The Guidelines also provide detailed instructions for consumers to help them understand how users can exercise control over online customized advertising.

Privacy Guide for Smartphone App Access Rights

In March, the KCC also issued a “Privacy Guide for Smartphone App Access Rights” (the “Guide”), which describes how to comply with South Korean privacy laws and regulations when collecting information through smartphone mobile apps. In its press release, the KCC stated that the amended Act on the Promotion of Information and Communications Network Utilisation and Information Protection (“the Network Act”) and a related enforcement decree from March 23, 2017, requires that app service providers distinguish “optional” from “necessary” access rights for smartphone apps, notify users of this information, and obtain users’ consent to access personal data stored on users’ smartphones. The KCC indicated that its Guide was intended to prevent any confusion regarding implementation and to promote an accurate understanding of the law.

The Guide applies to all actors in the mobile app ecosystem that operate on smartphones and tablet PCs with mobile communications capabilities, including operating system providers, smartphone manufacturers, app market operators, and app service providers. However, the KCC indicated that its Guide does not apply to the collection of information through devices that use Bluetooth, WiFi, or tethering functions without utilizing mobile communications networks.
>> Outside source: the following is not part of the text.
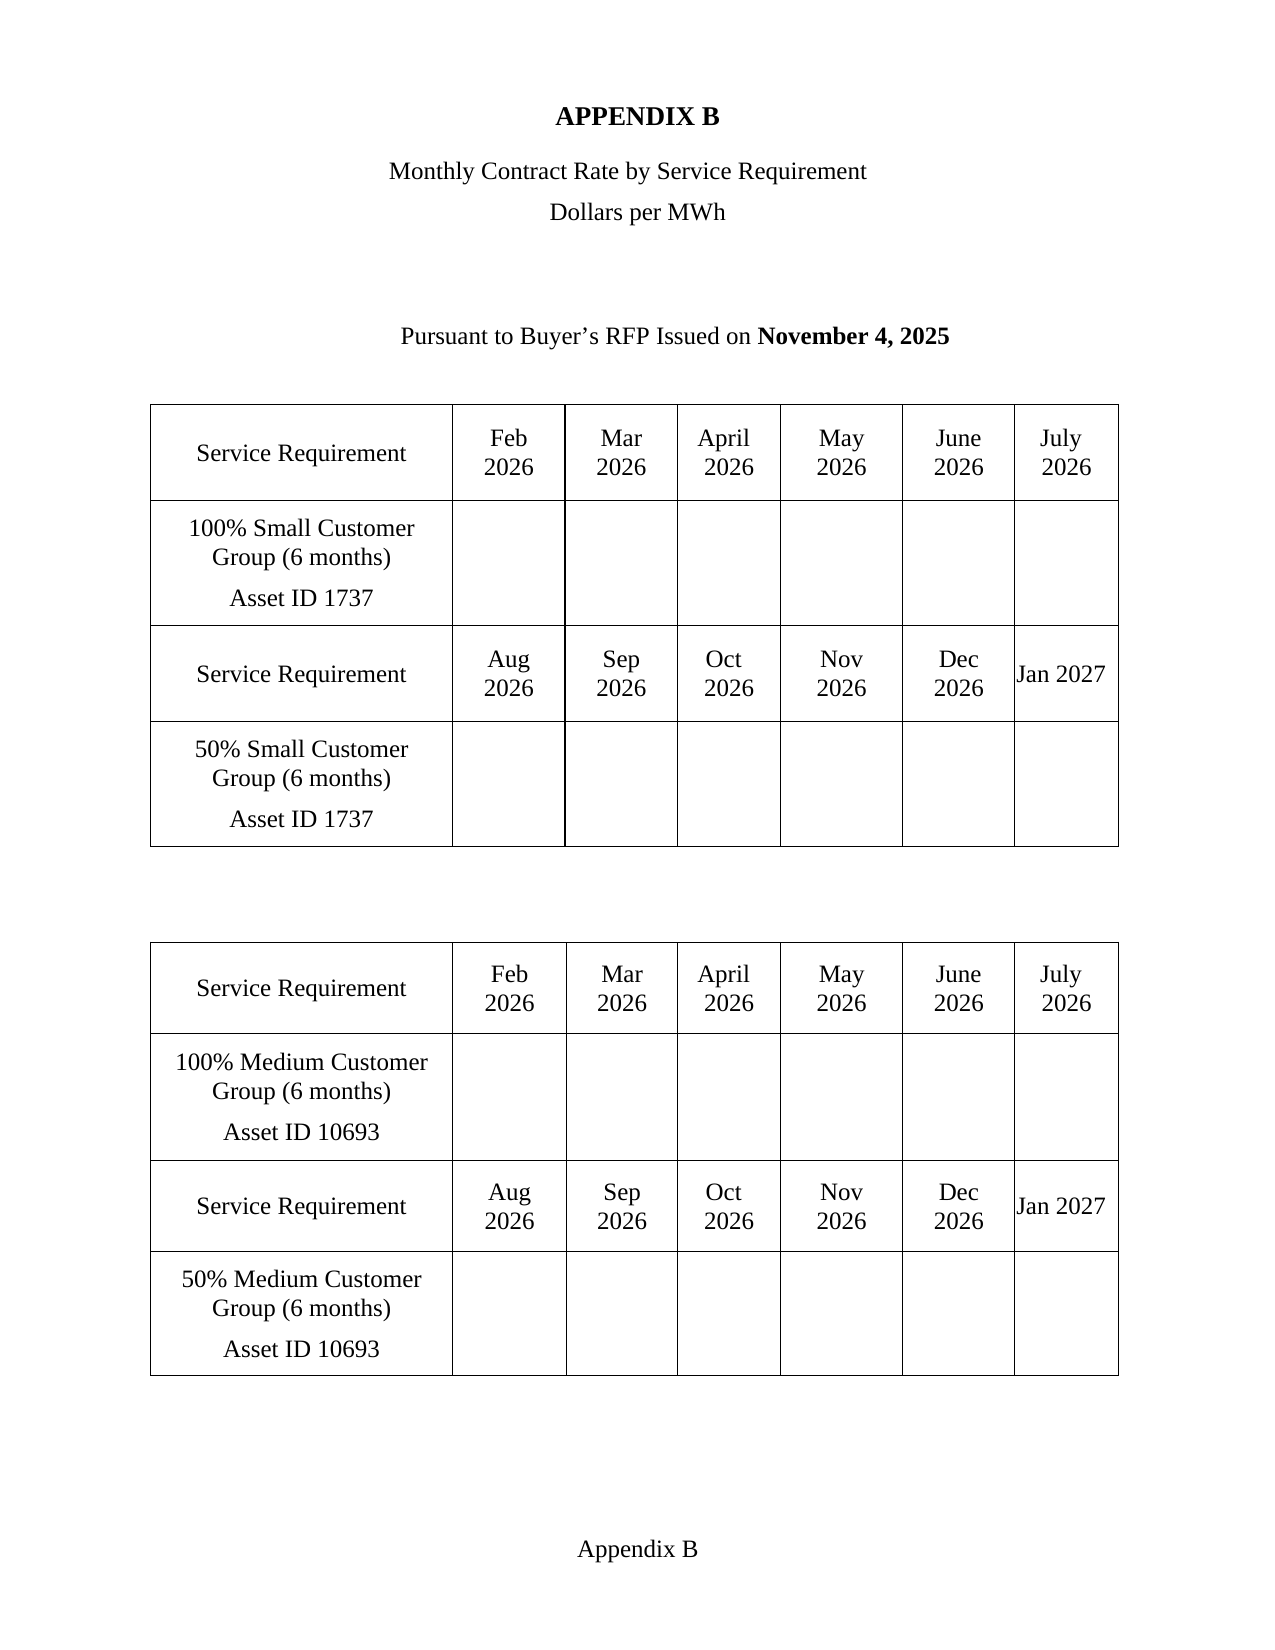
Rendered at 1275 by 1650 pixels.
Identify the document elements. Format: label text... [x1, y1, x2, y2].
In terms of substantive requirements, the Guide imposes different compliance measures on various actors in the ecosystem, as follows:

  • App service providers: (1) notify users of necessary and/or optional access rights; and (2) implement a process of notifying users and obtaining consent through the operating system’s features. Importantly, the guide emphasizes that app service providers should: (a) distinguish between necessary and optional access rights; (b) clearly inform users about the categories and reasons that access rights are needed; and (c) explain how to procure user consent for access rights.
  • Operating system providers: (1) provide features for obtaining consent and withdrawing consent; and (2) prepare and release standards governing access rights and security measures.
  • Smartphone manufacturers: install operating systems on smartphones that allow users to provide or withdraw consent for access rights.
  • App developers: implement settings that allow users to provide or withdraw consent for access rights during the process of developing and distributing apps, in a manner appropriate to the smartphone and smartphone operating system’s environment.
  • App market operators: (1) provide a space for notices about access rights; and (2) operate a system to monitor access rights.
  • Users: after confirming the content of the notice regarding access rights, grant consent, or withdraw consent at a later time.

The KCC indicated in its press release that “[s]tarting in July 2017, the KCC will begin checking whether providers have implemented appropriate access measures and if they are complying with regulations.”

Implication for Businesses

South Korea’s data protection laws and regulations impose strict requirements on companies operating in South Korea. Accordingly, companies that expand into South Korea and other emerging markets should exercise caution and ensure that they comply with local laws and regulatory guidance, such as South Korea’s new guidelines applicable to online customized advertising and smartphone app access rights. The KCC has indicated that it will begin enforcing the new guidelines this month to ensure that companies comply with applicable laws and regulations.